WHY SPAY/NEUTER?

 

WHY SPAY?

There are many medical and behavioral benefits in having your female dog or cat spayed:

1. Better health for your pet
- Eliminates all the problems and potential risks involved in pregnancy and birth.
- Eliminates the fairly common problems of cancer of the uterus or pyometra as the pet ages.
- Greatly decreases the possibility of mammary tumors, especially if the spay occurs before the first heat cycle.

2. Decreases the overpopulation problem
- By not bringing more unwanted puppies and kittens into the world.
- Rids you of the worry of what to do with unplanned litters.

3. Eliminates sexual frustration
- Eliminates your pet's desire to roam in search of a mate, decreasing the problems involved in a free-roaming animal (car accidents, etc.).
- Lets your pet relax and enjoy being part of the family.

4. Convenience to owner
- Eliminates estrous or "heat" periods; no bloody discharge.
- Eliminates the scent that attracts annoying males.
- No need to confine your female while in heat, which can be costly as females in heat can be destructive in her attempts to gain freedom.
- Eliminates the frantic pacing and crying by the female while in heat (cats are especially vocal at this time).
- Reduced dog license fees each year will quickly cover the cost of the operation.

MYTHS


- Spaying will make my pet fat. Not true. Spaying your pet will not make her fat and lazy. Too much food and not enough exercise are the main causes of obesity.
- She should have one litter first. Not true. It is actually better for her NOT to have a litter or a heat period before being spayed, as the chance of reproductive cancers are greatly reduced.
- Spaying will hurt her. There is usually some discomfort the first day after the procedure. However, vets now have a "pain patch" the pet can wear home that relieves any discomfort. Even without the patch, most pets are hard to keep quiet rather than being "laid up" by the operation. What is more likely to hurt her is repeated parenthood.
- I will find homes for my puppies/kittens. Will you? Those requests for puppies or kittens often dry up when you actually have some available. Are you willing to care for all in the litter until you have placed them ALL in GOOD homes? Are you willing to guarantee their health and temperament? Or will some end up as "surplus" populating the local pound?

WHY NEUTER?

There are many medical and behavioral benefits in having your male dog or cat neutered:

1. Better health for your pet
- Eliminates your pet's desire to seek out a female and reduces the risks involved with a free-roaming animal (car accidents, etc.).
- Virtually eliminates the risk of prostate problems and eliminates the chance of testicular tumors.
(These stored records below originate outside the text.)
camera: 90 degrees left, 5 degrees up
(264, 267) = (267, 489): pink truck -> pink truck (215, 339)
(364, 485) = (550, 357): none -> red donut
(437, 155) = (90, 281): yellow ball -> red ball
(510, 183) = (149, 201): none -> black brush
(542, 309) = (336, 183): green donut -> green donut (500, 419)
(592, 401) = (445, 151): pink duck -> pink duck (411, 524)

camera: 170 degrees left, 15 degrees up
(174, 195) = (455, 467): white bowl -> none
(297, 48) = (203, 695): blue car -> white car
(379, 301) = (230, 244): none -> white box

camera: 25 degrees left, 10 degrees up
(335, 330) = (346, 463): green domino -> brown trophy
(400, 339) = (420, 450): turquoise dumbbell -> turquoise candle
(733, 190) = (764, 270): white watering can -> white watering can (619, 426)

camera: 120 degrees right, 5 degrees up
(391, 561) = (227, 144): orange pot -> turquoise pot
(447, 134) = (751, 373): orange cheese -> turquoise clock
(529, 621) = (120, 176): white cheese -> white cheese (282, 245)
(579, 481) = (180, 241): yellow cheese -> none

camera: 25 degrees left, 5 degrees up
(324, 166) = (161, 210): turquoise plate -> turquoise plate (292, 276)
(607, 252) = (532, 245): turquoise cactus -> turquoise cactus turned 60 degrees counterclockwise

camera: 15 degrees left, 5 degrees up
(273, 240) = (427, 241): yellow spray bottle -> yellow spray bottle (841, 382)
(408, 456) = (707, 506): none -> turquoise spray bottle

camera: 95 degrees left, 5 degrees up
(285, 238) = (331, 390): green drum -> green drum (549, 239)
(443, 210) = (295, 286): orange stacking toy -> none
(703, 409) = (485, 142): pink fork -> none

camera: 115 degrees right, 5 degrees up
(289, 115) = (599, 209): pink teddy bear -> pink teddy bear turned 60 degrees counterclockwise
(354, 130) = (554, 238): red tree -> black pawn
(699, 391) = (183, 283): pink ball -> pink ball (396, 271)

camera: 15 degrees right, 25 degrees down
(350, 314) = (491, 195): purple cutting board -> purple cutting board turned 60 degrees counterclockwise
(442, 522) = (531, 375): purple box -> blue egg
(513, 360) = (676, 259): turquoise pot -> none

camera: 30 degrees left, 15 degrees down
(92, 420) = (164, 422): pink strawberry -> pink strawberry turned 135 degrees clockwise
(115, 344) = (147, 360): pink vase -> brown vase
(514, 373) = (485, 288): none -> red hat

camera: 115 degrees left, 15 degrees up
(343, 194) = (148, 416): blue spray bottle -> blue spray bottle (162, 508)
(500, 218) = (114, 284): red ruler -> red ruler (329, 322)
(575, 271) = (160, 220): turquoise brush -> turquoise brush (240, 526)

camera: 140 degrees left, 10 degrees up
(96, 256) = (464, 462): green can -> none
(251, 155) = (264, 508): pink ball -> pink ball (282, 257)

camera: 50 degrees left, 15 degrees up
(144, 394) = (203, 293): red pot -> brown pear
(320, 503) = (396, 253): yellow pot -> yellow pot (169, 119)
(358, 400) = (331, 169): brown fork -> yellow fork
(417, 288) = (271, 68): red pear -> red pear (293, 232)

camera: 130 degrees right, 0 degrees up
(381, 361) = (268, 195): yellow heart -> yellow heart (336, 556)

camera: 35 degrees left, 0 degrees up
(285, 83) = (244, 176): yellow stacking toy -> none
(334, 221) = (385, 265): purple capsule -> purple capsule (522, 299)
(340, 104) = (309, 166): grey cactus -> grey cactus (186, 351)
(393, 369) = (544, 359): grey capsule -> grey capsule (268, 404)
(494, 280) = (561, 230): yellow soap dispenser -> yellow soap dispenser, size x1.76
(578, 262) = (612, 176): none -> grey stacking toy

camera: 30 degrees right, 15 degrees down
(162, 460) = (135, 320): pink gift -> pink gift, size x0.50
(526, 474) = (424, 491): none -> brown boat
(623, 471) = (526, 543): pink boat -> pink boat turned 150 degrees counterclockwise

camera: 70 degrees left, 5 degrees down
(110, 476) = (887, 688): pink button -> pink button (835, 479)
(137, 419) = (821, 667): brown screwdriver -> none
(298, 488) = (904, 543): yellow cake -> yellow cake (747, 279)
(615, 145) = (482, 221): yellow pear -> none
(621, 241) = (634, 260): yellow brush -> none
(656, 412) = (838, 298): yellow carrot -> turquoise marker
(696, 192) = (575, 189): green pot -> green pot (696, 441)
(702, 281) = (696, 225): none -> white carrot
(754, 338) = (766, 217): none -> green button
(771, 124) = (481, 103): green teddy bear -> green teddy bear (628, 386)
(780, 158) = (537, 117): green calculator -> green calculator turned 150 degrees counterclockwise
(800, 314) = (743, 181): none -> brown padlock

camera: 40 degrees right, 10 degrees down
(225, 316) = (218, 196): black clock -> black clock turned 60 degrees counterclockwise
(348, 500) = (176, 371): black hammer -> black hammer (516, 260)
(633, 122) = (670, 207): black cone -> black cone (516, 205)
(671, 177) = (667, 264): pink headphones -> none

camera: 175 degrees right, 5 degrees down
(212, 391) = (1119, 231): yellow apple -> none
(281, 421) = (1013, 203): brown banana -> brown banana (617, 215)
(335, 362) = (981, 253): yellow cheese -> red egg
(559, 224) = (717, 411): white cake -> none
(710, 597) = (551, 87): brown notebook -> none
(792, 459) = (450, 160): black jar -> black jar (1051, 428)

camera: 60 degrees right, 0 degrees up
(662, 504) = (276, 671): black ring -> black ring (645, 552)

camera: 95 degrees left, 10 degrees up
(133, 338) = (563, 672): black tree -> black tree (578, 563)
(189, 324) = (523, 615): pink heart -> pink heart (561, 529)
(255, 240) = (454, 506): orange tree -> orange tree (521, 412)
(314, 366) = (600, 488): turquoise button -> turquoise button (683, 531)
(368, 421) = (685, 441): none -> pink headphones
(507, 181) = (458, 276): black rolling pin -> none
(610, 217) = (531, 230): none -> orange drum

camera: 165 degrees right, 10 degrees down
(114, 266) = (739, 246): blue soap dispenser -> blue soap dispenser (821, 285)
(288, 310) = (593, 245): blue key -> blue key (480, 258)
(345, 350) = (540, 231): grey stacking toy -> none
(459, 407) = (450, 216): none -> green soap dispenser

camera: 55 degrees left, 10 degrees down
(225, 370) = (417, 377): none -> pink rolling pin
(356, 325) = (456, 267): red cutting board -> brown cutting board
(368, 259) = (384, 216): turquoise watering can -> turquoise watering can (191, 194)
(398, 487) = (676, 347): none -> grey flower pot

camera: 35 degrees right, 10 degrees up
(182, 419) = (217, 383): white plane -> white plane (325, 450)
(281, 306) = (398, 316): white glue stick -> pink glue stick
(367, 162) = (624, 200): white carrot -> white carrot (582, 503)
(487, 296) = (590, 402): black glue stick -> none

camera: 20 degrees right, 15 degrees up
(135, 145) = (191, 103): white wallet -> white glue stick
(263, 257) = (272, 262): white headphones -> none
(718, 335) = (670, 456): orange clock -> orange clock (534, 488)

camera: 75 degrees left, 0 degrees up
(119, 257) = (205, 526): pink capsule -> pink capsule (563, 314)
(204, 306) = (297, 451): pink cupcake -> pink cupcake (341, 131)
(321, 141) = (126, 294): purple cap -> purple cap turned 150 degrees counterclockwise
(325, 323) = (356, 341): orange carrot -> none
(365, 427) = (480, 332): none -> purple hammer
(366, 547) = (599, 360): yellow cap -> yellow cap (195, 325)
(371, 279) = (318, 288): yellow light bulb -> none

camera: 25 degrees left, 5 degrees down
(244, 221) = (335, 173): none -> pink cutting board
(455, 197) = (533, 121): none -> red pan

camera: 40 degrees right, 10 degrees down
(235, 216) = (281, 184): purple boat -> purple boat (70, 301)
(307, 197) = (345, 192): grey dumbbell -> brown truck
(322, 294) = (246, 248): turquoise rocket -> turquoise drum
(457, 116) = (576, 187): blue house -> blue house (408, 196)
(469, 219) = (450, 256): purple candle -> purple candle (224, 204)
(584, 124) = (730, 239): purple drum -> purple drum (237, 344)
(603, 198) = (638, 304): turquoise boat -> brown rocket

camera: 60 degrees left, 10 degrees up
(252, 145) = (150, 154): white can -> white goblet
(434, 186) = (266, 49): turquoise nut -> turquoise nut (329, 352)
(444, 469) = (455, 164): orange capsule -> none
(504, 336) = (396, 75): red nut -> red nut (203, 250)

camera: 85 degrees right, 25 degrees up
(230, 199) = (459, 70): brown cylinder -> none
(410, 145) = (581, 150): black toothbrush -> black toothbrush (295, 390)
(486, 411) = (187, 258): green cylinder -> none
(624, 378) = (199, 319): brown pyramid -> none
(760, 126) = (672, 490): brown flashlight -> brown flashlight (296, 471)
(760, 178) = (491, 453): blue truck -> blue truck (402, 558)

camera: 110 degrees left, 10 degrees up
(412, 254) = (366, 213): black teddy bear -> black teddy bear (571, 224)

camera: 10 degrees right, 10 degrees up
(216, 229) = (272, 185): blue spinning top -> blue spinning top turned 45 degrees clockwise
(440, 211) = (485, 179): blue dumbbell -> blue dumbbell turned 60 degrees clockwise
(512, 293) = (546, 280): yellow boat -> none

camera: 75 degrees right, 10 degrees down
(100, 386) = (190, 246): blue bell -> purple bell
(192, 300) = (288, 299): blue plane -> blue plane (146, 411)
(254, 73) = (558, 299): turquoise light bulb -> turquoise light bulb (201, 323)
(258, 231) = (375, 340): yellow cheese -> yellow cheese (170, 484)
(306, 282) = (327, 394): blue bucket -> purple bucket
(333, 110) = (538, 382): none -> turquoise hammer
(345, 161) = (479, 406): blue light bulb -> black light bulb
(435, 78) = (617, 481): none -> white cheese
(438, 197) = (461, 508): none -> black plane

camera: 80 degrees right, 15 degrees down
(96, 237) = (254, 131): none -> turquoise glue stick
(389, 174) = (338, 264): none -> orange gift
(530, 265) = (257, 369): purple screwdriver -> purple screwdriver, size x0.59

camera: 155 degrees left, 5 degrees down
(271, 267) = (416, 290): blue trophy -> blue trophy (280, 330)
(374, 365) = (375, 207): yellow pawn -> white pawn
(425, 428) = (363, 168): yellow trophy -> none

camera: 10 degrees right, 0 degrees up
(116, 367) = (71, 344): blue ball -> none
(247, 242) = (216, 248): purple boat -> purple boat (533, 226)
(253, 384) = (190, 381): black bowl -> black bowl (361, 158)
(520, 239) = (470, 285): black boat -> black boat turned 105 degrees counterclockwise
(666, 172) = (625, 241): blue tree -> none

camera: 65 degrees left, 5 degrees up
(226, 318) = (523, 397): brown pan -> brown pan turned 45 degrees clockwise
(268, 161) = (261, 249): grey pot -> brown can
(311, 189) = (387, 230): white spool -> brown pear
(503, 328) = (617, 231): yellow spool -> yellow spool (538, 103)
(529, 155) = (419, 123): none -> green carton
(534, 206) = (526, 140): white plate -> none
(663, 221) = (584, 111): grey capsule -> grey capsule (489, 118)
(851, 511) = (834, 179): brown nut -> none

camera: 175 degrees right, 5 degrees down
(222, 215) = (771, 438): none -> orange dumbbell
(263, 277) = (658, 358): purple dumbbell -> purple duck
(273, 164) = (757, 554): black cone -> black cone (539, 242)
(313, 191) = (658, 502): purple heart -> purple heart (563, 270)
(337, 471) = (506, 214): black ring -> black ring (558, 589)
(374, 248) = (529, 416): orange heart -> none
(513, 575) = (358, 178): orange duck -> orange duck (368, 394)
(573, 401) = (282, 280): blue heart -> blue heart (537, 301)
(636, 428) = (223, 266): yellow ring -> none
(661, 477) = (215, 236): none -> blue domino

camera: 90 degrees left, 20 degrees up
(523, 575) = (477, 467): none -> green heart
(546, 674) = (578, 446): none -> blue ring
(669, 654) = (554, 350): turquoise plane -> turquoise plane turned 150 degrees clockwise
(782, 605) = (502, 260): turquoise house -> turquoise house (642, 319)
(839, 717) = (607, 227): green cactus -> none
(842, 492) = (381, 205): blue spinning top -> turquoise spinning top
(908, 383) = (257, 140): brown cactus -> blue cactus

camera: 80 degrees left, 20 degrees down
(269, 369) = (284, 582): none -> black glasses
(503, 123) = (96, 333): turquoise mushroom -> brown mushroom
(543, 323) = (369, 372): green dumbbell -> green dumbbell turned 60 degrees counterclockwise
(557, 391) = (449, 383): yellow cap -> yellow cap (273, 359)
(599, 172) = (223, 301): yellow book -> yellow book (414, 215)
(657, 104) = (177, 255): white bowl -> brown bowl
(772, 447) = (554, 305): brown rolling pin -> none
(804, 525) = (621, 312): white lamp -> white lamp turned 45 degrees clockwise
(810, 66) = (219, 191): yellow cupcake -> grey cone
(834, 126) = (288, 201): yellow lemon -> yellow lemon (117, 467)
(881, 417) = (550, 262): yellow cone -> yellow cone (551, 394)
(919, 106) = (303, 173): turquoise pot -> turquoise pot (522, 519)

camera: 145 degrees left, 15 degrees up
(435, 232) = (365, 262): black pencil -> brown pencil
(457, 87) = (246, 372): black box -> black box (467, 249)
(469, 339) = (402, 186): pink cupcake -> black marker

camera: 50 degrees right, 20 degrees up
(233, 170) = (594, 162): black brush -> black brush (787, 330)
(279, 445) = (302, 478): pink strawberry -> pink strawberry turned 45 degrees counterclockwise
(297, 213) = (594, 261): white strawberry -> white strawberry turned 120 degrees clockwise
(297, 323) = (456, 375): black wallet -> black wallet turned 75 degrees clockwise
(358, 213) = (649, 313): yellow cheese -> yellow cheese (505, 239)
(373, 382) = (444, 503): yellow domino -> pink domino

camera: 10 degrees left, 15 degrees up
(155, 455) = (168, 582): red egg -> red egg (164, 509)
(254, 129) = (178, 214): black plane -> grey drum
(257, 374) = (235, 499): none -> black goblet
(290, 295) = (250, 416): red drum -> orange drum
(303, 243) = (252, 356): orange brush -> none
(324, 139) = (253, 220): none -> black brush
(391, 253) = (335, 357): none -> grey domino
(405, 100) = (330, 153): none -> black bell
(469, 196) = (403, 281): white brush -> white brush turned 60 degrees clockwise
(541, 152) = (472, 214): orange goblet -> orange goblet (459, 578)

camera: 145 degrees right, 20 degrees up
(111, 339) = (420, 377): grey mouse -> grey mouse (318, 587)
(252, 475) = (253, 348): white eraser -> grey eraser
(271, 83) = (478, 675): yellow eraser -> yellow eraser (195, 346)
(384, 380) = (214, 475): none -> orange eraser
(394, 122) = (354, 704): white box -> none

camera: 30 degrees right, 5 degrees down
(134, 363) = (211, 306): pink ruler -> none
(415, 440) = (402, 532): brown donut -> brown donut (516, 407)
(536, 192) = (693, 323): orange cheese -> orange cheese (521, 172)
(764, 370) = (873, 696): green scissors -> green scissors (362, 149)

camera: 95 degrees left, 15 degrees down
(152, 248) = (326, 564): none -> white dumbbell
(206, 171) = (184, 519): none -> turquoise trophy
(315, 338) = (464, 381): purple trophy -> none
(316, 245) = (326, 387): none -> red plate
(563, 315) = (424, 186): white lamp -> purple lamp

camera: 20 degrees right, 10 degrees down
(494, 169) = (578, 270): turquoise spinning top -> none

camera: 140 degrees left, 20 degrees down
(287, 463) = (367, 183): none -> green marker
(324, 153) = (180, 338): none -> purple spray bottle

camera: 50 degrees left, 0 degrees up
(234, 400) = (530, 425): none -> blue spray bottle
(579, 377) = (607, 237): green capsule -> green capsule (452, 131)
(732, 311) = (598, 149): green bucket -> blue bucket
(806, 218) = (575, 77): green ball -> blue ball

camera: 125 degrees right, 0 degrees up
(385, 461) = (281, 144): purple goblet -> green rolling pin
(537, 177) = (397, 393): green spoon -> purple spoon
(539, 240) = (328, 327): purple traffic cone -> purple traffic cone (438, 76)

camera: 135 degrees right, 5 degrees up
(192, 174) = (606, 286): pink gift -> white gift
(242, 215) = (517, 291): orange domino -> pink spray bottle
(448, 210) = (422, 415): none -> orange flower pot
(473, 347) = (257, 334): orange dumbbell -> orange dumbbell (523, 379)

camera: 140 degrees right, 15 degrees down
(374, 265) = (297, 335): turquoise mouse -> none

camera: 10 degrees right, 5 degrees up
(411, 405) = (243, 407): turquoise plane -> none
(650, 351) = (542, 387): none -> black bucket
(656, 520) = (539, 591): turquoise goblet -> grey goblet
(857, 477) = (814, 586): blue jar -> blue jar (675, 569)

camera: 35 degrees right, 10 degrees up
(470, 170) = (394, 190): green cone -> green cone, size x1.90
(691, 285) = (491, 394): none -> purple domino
2. Decreases the overpopulation problem
- One male running loose for just a few hours can impregnate many females, adding to the serious problem of unwanted puppies and kittens.

3. Eliminates sexual frustration
- A male sensing that a female in heat is nearby is single-minded: he will break down doors, jump fences and run in front of cars in his desire to mate.
- Lets your pet relax and enjoy being part of the family.

4. Convenience to owner
- Reduces aggression against other animals. It decreases fights, thus saving you expensive vetrinary bills and aggravation.
- Reduces the annoying and embarrassing urge of some male dogs to "mount" children and adults' legs.
- No need to confine your female while in heat, which can be costly as females in heat can be destructive in her attempts to gain freedom.
- Stops male dogs from "marking" and tomcats from "spraying" foul smelling urine in the house.
- Reduced dog license fees each year will quickly cover the cost of the operation.

MYTHS


- Neutering will make my pet fat. Not true. Neutering your pet will not make him fat and lazy. Too much food and not enough exercise are the main causes of obesity.
- Neutering will hurt him. There is little discomfort from this procedure, especially if done young. However, vets now have a "pain patch" the pet can wear home that relieves any discomfort. Even without the patch, most pets are hard to keep quiet rather than being "laid up" by the operation. What is more likely to hurt him is being left intact - due to increased cancer risks and risks of roaming.
- Neutering will take away the "guard dog" instincts. Not true. Neutering a dog does not reduce its ability as either a guard dog or a watch dog. They will still be as protective of their territory as they were before the surgery.

 

If you think you want to breed, please educate yourself first. The animals must always come first in any breeding endeavor. All genetic tests available must be performed on the parents before breeding takes place. And the individuals involved in breeding must be of excellent quality.